## EXTRACTED RECORDS:
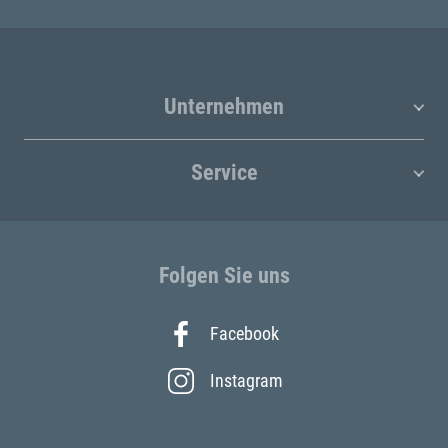
Unternehmen
Service
Folgen Sie uns
Facebook
Instagram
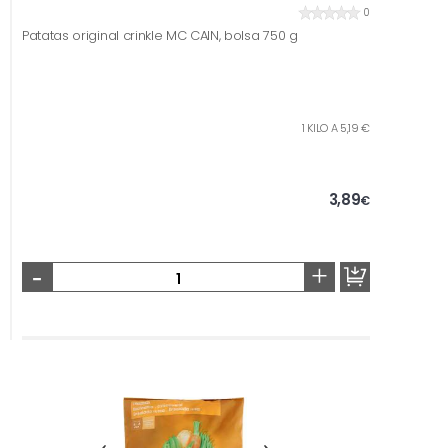
0
Patatas original crinkle MC CAIN, bolsa 750 g
1 KILO A 5,19 €
3,89
€
-
+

## WHAT IS BEING ASKED:
Exact copy, no pictures: reproduce every record as it stands.

## SOLUTION TO THE EXERCISE:
Unternehmen
Service
Folgen Sie uns
Facebook
Instagram
0
Patatas original crinkle MC CAIN, bolsa 750 g
1 KILO A 5,19 €
3,89
€
-
+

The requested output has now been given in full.